Pahlawan yang satu ini mungkin hanya sedikit orang yang mengenalnya, tetapi beliau juga salah satu pahlawan yang memiliki peran penting dalam sejarah bangsa Indonesia, terutama dalam militer Indonesia. Namanya bahkan baru marak diperbincangkan saat setelah TNI bersikeras memberi nama kapal perang barunya, “KRI Usman Harun” bersamaan dengan nama Usman Tohir.
Seperti dikutip dari buku "Pahlawan-Pahlawan Bangsa yang Terlupakan" karangan Johan Prasetya, Usman Janatin lahir pada Minggu Kliwon tanggal 18 Maret 1943, tepat di desa Tawangsari, kelurahan Jatisaba, kabupaten Purbalingga, saat Jepang masih menduduki Indonesia. Ia putra dari pasangan H. Muhammad Ali dan Rukiah. Ayah Usman Janatin selalu menekankan kepada anak-anaknya agar menjadikan agama sebagai landasan hidup. Begitu pula dalam pendidikan, ia sangat menekankan pentingnya pendidikan agama.
Hal itu dilakukan oleh ayah Usman Janatin tak lain agar anaknya dapat menjadi manusia yang dapat berguna bagi nusa dan bangsa, serta dapat membalas jasa orang tua. Sehingga tidak heran jika anak-anaknya mampu mendapatkan pengetahuan agama dan membaca al-quran dengan baik.
Setelah tamat dari sekolah dasar, Usman Janatin melanjutkan pendidikannya ke SMP Budi Bhakti kota Purbalingga. Sekolah tersebut mendapatkan simpati dari kalangan masyarakat Purbalingga karena prestasinya sejajar dengan sekolah negeri.
Meski Usman Janatin terlahir dari kalangan islam, tetapi pihak orang tuanya tak pernah melarang untuk masuk sekolah tersebut.
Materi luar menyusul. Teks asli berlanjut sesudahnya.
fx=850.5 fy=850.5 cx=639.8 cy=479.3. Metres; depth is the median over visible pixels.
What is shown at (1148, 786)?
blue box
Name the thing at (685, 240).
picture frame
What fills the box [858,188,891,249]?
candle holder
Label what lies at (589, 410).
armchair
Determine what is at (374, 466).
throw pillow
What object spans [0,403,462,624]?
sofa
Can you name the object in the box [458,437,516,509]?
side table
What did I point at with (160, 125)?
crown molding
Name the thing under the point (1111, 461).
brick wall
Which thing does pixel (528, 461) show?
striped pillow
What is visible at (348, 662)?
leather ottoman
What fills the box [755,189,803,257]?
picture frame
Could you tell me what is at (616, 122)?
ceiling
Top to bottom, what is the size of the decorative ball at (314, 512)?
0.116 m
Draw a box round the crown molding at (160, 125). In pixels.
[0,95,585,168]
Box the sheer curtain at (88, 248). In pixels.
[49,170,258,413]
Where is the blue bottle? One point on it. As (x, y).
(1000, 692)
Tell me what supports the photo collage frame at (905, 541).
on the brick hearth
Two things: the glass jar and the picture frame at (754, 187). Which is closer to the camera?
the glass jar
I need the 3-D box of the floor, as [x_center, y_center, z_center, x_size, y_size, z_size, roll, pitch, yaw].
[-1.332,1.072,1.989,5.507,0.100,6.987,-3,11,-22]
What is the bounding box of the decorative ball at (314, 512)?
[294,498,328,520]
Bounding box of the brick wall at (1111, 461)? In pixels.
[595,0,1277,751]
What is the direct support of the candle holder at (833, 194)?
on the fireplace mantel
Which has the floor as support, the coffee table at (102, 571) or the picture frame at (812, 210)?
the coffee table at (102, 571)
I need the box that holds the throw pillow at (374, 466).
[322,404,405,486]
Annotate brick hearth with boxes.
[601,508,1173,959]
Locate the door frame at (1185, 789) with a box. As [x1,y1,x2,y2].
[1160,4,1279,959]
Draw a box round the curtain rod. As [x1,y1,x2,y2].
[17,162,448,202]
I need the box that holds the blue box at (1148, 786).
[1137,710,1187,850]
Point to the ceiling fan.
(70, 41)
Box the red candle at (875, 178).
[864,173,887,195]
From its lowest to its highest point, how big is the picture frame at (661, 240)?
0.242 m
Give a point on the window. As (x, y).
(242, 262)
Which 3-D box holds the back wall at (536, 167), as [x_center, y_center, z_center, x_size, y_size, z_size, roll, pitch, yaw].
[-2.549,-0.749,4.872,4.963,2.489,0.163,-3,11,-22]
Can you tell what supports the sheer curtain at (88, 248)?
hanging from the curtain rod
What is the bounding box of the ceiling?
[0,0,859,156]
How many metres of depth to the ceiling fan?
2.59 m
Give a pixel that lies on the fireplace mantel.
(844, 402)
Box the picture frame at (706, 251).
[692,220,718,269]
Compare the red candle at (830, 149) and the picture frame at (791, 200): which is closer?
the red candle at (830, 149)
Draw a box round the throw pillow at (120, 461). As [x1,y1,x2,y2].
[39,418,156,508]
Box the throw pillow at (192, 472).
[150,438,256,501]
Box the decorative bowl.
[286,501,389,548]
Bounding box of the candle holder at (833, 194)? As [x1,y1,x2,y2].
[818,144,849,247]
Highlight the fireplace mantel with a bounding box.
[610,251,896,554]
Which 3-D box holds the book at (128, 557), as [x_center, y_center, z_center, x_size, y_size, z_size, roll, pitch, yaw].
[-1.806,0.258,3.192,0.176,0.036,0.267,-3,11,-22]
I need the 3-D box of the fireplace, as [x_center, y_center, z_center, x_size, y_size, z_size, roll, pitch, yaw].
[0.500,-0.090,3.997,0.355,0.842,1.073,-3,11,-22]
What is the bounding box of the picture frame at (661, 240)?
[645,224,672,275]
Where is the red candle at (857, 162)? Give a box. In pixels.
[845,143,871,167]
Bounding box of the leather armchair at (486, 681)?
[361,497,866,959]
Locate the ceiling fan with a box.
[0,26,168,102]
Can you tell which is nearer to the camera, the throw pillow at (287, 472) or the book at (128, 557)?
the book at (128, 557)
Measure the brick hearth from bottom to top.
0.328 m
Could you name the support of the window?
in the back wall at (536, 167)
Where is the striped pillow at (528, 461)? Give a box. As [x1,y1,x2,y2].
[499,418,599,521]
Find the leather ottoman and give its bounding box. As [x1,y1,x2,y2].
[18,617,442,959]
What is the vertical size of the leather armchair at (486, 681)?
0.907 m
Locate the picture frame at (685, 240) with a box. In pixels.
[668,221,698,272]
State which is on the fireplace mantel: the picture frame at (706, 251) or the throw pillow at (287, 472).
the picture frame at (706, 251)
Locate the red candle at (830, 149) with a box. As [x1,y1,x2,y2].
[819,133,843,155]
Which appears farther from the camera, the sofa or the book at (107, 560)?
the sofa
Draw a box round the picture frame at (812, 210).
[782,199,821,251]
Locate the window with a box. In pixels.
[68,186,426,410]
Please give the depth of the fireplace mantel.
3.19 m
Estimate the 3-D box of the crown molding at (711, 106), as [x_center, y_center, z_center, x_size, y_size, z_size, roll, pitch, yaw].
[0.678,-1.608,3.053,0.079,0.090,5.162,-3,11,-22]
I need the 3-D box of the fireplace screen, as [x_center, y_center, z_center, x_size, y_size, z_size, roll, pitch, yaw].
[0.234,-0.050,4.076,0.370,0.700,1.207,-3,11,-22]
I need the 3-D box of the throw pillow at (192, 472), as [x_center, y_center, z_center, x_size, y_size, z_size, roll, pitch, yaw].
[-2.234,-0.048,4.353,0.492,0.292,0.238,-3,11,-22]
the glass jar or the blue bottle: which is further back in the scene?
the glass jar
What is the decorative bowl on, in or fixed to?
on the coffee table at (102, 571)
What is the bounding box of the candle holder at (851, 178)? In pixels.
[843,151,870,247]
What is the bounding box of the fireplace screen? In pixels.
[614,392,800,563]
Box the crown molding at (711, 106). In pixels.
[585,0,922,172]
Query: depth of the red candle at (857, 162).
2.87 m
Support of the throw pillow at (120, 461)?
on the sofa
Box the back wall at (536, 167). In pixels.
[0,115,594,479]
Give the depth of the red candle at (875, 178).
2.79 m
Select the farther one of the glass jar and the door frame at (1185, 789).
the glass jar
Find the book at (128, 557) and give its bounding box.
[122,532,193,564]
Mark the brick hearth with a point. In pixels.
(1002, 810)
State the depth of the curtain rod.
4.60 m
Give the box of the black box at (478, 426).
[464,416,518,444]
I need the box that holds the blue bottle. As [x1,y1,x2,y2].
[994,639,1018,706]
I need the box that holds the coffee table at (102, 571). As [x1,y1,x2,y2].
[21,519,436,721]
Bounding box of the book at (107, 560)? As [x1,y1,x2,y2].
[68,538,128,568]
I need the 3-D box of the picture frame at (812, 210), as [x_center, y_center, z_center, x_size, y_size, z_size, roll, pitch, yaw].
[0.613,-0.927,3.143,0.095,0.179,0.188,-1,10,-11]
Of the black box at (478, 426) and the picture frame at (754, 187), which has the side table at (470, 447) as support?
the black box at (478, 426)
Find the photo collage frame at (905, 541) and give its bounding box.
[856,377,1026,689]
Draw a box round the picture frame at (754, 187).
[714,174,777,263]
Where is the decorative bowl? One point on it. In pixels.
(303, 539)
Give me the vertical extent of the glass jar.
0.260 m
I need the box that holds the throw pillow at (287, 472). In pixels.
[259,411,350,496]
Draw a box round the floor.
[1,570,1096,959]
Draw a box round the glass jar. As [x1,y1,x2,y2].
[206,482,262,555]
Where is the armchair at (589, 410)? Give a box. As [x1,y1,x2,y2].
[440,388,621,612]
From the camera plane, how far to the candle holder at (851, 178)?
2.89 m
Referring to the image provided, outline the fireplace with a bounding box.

Mengingat tujuan masuk sekolah bukan untuk belajar agama, melainkan untuk menuntut ilmu pengetahuan yang dapat digunakan sebagai bekal. Lagi pula ilmu agama sudah diperoleh dari rumah yang telah diajarkan oleh orang tuanya.
Selepas dari SMP, Usman Janatin memilih untuk bergabung dengan dinas militer. Mulanya pihak ayah tak merestui keinginan Usman Janatin untuk masuk dinas militer, pihak ayah justru berkeinginan untuk melanjutkan sekolah yang lebih tinggi. Akan tetapi, karena kemauan yang keras, Usman Janatin tetap berusaha dalam mendapatkan restu dari orang tuanya untuk masuk dinas militer.
Hingga pada tahun 1962, Usman Janatin mulai mengikuti pendidikan militer di Malang yang dilaksanakan oleh Korps Komando Angkatan Laut. Usman Janatin termasuk siswa angkatan ke-10 dengan masa pendidikan selama enam bulan.
Selepas dari situ, Usman Janatin kembali menjalani pendidikan dasar militer Gunung Sahari, pendidikan amphibi di Semampir, latihan puncak di Purboyo Malang bagian selatan. Semua tahapan pendidikan itu diikuti Usman Janatin dengan baik sehingga mendapatkan baret ungu. Bahkan masih sempat mendapatkan pendidikan tambahan berupa intelijen, kontraintelijen, sabotase, demolisi, gerilya, hingga perang hutan.
Pada tanggal 8 Maret 1965, Usman Janatin mendapatkan tugas operasi sabotase di Singapura, akan tetapi dengan tugas itu membuat Usman Janatin ditangkap setelah aksi pengeboman di MacDonalds House. Usman Janatin pun menjalani hukuman penjara selama 3,5 tahun dan proses peradilan yang melelahkan, hingga akhirnya membuat ia dihukum gantung di penjara Changi pada 17 Oktober 1968.
Jazadnya pun dimakamkan di Taman Makam Pahlawan Kalibata, Indonesia. Usman Janatin dianugerahi penghargaan sebagai pahlawan nasional melalui Keputusan Presiden No.050/TK/1968.